## [TRECHO FORNECIDO]
O Conselho Nacional dos Direitos das Pessoas com Deficiência perdeu o direito de ter seus representantes com deficiência legitimamente eleitos - Alan Santos/PR
O 'merecimento' decorre do sentimento de pena diante da sua condição construída no imaginário social

[Audiodescrição: Em fotografia o presidente Bolsonaro aparece centralizado, em pé, abraçado com dois jovens com deficiência intelectual negros, à esquerda e direita, segurando o microfone em direção a um deles, os quais também estão em pé e vestem a camisa da seleção brasileira. Ao fundo, sentada à frente de uma parede azul está a  Ministra Damares observando sentada. Fim da descrição.]

Há muito tempo me incomoda a veiculação de qualquer tipo de notícia ou texto sobre pessoas com deficiência com uma entonação de caridade e assistencialismo. Tal incômodo tem se intensificado diante da atuação do atual governo, o qual não apenas pratica como reforça esse tipo de construção.

Simplificando, as coisas acontecem da seguinte maneira: a caridade contribui para com necessidades imediatas, como a fome, mas não evidencia o motivo pelo qual uns comem em fartura e outros não, em tempo que sua prática, ao enaltecer a vaidade dos que a exercem, “os bons”, torna legítima sua superioridade em relação aos “ruins” e “insuficientes” reafirmando quem tem valor e quem não.

Nesses termos, essa relação desigual é constantemente enaltecida e aceita, quase que consensualmente, tanto da parte de quem está no topo, quanto de quem segura essa pirâmide com o próprio punho. 

Vale ressaltar que não estou trazendo aqui os que de maneira solidária caminham lado a lado na luta do povo, o qual mais do que nunca experimenta a fome e a necessidade imediata por dignidade. Pessoas como Padre Júlio Lancelloti, ou o Movimento dos Trabalhadores e Trabalhadoras Rurais Sem Terra, por exemplo, alimentam milhares de pessoas em situação de vulnerabilidade e encabeçam lutas amplas por justiça social.

Falo dos que seguem como “o bom rico”, os quais dispõem dos seus privilégios para os que necessitam – sendo reverenciados -, mas garantem que essa condição desigual não seja questionada, já que normalmente as pessoas que necessitam estão ocupadas sendo exploradas, construindo os privilégios de quem lhes doa, ou sendo usurpadas do direito de existir.

## [ITENS FORNECIDOS]
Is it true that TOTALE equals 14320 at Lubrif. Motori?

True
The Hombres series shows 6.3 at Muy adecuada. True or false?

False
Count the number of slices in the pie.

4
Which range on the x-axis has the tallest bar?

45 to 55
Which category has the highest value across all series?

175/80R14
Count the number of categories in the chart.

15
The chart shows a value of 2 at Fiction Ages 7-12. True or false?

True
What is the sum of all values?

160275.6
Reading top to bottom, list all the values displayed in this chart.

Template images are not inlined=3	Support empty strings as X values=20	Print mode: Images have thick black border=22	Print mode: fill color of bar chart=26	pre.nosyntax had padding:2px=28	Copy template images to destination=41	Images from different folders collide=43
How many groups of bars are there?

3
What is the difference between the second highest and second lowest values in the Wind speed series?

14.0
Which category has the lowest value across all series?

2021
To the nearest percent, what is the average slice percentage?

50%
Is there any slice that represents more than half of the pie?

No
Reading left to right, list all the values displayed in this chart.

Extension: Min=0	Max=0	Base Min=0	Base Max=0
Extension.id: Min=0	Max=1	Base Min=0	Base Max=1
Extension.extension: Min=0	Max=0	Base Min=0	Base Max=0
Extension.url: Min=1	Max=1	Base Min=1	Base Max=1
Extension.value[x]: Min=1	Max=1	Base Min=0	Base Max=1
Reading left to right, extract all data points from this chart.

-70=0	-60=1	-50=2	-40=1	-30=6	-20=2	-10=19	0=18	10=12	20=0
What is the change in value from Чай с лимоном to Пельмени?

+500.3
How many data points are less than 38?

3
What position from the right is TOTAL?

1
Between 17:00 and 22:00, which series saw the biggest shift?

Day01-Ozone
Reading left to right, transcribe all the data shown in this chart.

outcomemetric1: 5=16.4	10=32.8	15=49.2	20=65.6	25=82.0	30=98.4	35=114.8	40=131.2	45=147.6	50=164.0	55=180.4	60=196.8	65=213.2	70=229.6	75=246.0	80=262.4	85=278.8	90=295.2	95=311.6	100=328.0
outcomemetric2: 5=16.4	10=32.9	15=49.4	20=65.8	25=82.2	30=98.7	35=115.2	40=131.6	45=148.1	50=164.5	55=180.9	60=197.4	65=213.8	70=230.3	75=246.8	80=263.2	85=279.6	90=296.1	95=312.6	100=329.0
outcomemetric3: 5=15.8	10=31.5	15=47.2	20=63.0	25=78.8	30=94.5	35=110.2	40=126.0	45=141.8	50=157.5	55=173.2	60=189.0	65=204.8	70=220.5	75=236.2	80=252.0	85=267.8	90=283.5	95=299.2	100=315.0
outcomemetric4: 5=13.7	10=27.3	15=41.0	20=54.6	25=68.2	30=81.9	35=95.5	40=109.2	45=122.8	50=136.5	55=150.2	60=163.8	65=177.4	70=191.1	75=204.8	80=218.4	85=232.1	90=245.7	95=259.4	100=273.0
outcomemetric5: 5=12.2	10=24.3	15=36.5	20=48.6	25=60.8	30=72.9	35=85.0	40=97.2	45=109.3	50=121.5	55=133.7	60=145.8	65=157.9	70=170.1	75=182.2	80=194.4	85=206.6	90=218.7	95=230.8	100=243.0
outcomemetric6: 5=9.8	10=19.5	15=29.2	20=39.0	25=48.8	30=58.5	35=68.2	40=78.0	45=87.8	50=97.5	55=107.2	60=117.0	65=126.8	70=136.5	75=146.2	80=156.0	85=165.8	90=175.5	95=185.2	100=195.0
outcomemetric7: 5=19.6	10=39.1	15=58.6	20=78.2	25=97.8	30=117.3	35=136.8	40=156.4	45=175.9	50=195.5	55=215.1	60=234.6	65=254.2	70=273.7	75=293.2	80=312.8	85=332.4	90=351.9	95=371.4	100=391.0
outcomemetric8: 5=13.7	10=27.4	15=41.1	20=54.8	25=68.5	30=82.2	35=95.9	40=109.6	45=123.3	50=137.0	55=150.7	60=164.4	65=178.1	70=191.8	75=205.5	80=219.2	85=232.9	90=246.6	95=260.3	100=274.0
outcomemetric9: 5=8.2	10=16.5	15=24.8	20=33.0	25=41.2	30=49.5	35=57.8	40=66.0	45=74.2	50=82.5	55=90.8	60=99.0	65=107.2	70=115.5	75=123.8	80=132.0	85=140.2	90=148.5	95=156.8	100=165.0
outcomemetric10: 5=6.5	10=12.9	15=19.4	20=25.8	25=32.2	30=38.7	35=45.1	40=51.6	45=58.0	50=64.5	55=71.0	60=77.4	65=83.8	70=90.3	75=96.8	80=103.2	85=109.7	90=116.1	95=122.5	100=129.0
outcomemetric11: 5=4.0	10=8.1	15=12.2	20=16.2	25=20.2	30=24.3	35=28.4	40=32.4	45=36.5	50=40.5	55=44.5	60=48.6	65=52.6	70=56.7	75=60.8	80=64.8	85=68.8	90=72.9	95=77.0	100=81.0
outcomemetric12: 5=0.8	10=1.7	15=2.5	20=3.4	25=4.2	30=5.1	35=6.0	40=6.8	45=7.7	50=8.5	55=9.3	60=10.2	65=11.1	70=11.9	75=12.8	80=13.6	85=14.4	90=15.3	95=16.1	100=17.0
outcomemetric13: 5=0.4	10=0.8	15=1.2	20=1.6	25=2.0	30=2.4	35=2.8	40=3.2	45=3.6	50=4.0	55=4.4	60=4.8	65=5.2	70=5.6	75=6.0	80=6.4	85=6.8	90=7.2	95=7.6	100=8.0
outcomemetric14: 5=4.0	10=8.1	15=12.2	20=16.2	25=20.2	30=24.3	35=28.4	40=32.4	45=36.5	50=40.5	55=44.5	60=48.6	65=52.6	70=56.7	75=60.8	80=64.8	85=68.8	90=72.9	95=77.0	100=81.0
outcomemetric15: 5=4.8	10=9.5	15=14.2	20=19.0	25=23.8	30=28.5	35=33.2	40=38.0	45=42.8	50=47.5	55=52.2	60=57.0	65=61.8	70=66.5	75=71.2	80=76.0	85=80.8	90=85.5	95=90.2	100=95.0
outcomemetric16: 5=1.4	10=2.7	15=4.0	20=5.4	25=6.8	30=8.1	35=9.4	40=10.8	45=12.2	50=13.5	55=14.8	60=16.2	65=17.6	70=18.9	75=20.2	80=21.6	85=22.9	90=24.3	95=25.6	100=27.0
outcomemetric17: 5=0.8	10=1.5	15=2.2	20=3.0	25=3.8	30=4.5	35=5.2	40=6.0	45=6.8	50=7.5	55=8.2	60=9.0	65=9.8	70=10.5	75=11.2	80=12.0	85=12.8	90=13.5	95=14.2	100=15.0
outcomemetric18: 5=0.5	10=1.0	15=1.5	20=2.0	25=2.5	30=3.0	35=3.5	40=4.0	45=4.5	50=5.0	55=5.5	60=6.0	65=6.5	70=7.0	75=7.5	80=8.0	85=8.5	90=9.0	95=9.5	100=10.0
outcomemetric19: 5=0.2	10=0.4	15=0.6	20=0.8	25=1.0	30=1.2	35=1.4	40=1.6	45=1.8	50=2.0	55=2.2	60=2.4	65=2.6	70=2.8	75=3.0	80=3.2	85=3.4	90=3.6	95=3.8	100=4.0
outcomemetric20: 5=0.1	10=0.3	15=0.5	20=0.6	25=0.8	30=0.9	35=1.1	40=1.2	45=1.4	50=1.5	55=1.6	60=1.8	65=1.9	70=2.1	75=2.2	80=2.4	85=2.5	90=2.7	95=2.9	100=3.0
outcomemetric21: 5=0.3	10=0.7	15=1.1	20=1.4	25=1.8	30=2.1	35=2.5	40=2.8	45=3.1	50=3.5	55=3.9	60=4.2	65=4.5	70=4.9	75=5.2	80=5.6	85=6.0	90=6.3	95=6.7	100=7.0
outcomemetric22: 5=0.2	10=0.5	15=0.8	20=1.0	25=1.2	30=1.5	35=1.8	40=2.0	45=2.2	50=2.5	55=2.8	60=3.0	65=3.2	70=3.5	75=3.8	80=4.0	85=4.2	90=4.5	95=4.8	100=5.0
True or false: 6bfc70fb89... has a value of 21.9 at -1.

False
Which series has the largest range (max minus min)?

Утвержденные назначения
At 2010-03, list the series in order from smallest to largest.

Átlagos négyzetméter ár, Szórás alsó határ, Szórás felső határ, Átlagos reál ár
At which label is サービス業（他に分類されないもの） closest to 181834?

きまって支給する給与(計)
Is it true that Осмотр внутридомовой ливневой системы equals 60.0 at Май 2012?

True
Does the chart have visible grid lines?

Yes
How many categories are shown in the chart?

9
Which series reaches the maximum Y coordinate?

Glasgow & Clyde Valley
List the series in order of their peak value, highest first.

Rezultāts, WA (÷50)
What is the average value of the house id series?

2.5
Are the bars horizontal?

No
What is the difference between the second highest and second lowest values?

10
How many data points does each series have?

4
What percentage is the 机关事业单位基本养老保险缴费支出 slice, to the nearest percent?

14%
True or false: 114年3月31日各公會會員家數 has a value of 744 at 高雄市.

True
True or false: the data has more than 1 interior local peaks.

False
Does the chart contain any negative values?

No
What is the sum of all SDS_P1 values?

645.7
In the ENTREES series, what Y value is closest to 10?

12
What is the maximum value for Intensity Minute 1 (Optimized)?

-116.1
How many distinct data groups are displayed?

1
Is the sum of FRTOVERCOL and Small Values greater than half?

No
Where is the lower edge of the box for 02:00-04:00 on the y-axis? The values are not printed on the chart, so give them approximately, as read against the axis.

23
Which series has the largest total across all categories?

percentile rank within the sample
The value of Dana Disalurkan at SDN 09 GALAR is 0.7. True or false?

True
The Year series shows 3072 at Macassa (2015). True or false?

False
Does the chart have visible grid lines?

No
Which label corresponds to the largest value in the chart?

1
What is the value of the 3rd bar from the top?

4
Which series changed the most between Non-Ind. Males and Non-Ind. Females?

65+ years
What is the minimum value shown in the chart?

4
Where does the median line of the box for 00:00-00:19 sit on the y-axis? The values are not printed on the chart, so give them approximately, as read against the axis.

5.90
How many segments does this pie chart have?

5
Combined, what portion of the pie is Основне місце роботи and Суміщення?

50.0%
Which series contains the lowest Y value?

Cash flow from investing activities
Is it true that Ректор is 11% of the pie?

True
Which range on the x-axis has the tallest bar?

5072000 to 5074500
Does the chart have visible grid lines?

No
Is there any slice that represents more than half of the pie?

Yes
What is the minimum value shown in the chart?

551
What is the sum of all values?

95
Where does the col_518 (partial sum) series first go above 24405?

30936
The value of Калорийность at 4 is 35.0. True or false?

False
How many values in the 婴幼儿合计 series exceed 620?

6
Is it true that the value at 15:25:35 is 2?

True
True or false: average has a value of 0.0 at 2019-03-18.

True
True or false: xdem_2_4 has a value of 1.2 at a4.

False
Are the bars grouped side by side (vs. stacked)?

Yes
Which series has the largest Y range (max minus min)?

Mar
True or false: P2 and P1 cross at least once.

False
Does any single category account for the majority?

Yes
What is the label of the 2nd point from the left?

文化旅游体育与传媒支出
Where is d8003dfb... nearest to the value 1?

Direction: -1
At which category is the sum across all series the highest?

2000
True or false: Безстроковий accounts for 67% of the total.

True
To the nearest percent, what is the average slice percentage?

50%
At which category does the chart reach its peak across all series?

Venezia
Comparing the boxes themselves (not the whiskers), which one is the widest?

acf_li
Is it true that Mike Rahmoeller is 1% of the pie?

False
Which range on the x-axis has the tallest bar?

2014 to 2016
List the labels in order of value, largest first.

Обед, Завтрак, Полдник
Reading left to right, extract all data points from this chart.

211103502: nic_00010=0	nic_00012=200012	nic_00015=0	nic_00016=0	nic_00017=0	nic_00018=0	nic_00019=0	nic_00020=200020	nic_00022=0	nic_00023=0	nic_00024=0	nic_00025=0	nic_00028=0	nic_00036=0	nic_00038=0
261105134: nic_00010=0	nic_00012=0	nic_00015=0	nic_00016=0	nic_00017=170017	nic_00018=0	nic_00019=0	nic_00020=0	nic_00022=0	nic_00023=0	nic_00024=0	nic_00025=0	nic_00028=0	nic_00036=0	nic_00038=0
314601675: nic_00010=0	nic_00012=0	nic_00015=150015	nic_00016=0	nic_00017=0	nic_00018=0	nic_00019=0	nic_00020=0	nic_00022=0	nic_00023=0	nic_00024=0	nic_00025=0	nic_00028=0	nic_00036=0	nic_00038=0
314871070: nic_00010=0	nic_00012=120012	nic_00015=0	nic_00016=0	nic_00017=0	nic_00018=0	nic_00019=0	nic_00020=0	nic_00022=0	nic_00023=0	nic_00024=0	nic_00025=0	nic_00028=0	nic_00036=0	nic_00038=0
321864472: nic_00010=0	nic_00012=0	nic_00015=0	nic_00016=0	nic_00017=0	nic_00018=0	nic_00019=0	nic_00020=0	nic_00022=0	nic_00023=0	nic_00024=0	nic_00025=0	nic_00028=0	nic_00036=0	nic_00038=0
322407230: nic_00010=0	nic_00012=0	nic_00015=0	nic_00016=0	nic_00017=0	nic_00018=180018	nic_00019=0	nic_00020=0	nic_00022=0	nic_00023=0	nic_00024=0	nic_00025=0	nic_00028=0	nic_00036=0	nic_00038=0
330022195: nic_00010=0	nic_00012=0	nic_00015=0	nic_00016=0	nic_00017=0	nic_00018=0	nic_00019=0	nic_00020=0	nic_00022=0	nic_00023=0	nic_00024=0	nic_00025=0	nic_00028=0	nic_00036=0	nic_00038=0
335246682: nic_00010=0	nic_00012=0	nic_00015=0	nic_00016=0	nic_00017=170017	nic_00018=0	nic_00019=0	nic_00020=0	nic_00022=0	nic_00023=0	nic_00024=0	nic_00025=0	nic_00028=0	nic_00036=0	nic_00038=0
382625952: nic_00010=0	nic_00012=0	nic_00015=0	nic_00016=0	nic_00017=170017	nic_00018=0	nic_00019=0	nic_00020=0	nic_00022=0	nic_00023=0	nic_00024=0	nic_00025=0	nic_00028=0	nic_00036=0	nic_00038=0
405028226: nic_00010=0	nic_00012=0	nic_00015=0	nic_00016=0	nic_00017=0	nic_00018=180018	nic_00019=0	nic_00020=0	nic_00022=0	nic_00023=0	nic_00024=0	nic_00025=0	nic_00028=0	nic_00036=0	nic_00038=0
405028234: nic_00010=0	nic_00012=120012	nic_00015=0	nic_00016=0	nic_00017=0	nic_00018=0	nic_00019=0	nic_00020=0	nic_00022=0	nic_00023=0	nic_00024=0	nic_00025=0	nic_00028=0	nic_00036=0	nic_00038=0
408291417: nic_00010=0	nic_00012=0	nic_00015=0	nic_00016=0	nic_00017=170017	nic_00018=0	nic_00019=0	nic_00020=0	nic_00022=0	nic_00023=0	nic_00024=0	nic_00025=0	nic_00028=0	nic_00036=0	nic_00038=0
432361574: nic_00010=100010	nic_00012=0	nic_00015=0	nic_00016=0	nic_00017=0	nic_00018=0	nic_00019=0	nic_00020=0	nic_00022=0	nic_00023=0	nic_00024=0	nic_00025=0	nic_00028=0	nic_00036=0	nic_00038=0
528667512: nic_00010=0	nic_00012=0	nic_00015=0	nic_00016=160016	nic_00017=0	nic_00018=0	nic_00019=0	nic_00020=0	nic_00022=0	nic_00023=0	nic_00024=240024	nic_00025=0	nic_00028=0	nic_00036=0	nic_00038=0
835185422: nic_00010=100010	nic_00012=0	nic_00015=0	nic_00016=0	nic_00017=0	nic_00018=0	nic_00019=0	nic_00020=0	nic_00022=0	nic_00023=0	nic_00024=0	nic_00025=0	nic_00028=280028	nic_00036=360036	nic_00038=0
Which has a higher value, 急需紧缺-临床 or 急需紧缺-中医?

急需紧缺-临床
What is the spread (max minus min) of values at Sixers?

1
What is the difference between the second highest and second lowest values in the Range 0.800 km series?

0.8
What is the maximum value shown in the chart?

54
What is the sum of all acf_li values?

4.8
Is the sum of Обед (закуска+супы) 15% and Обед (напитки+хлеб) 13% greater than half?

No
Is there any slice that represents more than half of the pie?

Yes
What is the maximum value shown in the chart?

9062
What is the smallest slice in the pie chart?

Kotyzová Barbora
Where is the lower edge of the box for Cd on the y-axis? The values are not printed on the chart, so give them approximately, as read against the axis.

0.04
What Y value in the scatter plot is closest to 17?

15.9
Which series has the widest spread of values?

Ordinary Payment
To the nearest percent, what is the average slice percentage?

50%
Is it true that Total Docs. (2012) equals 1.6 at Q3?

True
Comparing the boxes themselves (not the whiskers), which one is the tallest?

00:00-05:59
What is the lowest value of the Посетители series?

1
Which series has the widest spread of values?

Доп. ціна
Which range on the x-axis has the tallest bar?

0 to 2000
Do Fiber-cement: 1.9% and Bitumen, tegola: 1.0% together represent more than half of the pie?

## [TAREFAS A REALIZAR]
A - No texto sobre caridade e pessoas com deficiência, quem é citado como exemplo de quem alimenta milhares de pessoas em situação de vulnerabilidade?
B - Escreva a continuação do texto sobre caridade e pessoas com deficiência, começando logo depois do último parágrafo.

## [RESPOSTAS DOS EXERCÍCIOS]
A - Padre Júlio Lancelloti e o Movimento dos Trabalhadores e Trabalhadoras Rurais Sem Terra.

B -
Assim, se houvesse a revelação do princípio violento oculto por detrás da caridade, ela não seria tão eficaz. Talvez a sua imagem fosse transferida da ótica dos filmes dramáticos de superação, para um filme de terror, no qual a assombração é a própria desigualdade.

Neste caso, a ideia de tornar as pessoas com deficiência ícones desse protagonismo encabeçados pelos que “precisam” casa muito bem com a proposta meritocrática de levar a reflexão do quanto somos sortudos e privilegiados pelo que temos, em tempos que nos motivamos para ser alguém “melhor”, sem ter do que reclamar. 

A sociedade naturaliza essa ideia nefasta de que quanto mais essas pessoas fizerem ou sofrerem mais merecedores elas serão. No caso das pessoas com deficiência o “merecimento” decorre do sentimento de pena diante da sua condição construída no imaginário social de sub-humanidade, a qual impulsiona “os bons” a tornarem-se “melhores”.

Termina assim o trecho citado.